Non erano passati alcuni giorni da questa memorabile cavalcata, che Rosa si vide comparire dinanzi Marcello. Povera Rosa, fu per trasecolare quando seppe da lui che aveva potuto sottrarsi alla coscrizione e mettere un cambio. Ma come? In qual modo? Come aveva trovata la somma enorme che si chiedeva? Questa somma oggimai pareva enorme alla Rosa, perchè il recente suo disinganno le aveva mostrato che c'è quasi altrettanta difficoltà ad averla in dono dai ricchi, quanto a raggranellarla col cotidiano lavoro. Marcello le raccontò come un maggiordomo incognito fosse venuto a trovarlo nella caserma, gli avesse consegnata la somma necessaria ad un cambio, e l'assenso della Commissione di leva a rilasciarlo in libertà, tosto che avesse presentato persona che lo rappresentasse nel numero. Il maggiordomo aveva fatto entrare un soldato che aveva pochi dì prima terminata la sua capitolazione, e il quale, per la somma proposta era pronto a riprendere l'uniforme. — Io credevo di sognare — soggiunse Marcello — ed ebbi appena il tempo di chiedere da chi mi veniva l'inaspettata beneficenza. Il maggiordomo sorrise, e mi disse che veniva da voi; e prima che mi riavessi dalla sorpresa era già sparito, lasciandomi nelle mani il denaro e la prova della mia libertà. Ora mi direte voi la parola di questo mistero. —

La Rosa non la sapeva questa parola, ma non tardò a immaginarsela. Ella riconobbe l'opera di Matilde, e quest'opera le parve tanto più nobile e generosa, che era stata eseguita prima che promessa, prima che chiesta; anzi oggimai fuori di ogni aspettazione e d'ogni speranza. Raccontarono alla famiglia l'avvenuto, e come si può credere, si stabilirono su due piedi le nozze.

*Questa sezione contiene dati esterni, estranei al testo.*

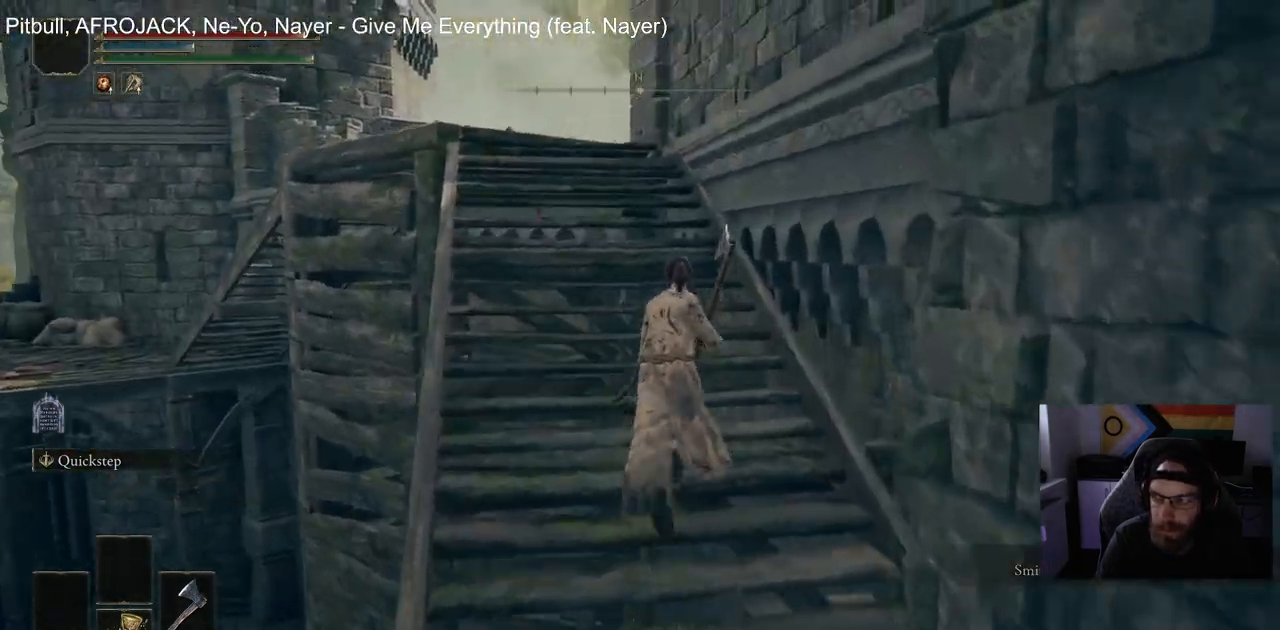
{"buttons": ["CIRCLE"], "left_stick": "up", "right_stick": "center", "events": []}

Di lì a pochi giorni i due sposi, seguiti dalla madre di Rosa, giunsero al castello per ringraziare la loro benefattrice. Ella stava soscrivendo il contratto nuziale che la doveva legare al cugino, e ne pareva contenta. Certamente, se il merito d'una buona azione può influire sulla nostra felicità, Matilde non avrà a pentirsi di ciò che ha fatto. — Ma i castelli in aria?

E se erano fabbricati in aria, mie buone lettrici, dovevano presto o tardi dileguarsi in seno d'un elemento così mutabile ed incostante. Ma tutto almeno non isvanì. Rosa vide avverarsi la parte più essenziale del suo bel sogno, senza cavalcare all'amazzone per le ville e per le città; e Matilde si riconciliò colla sua ricchezza che se, inoperosa, le aveva dato più noia che altro, le aveva procurata la più gran compiacenza della sua vita quando aveva cominciato ad usarne.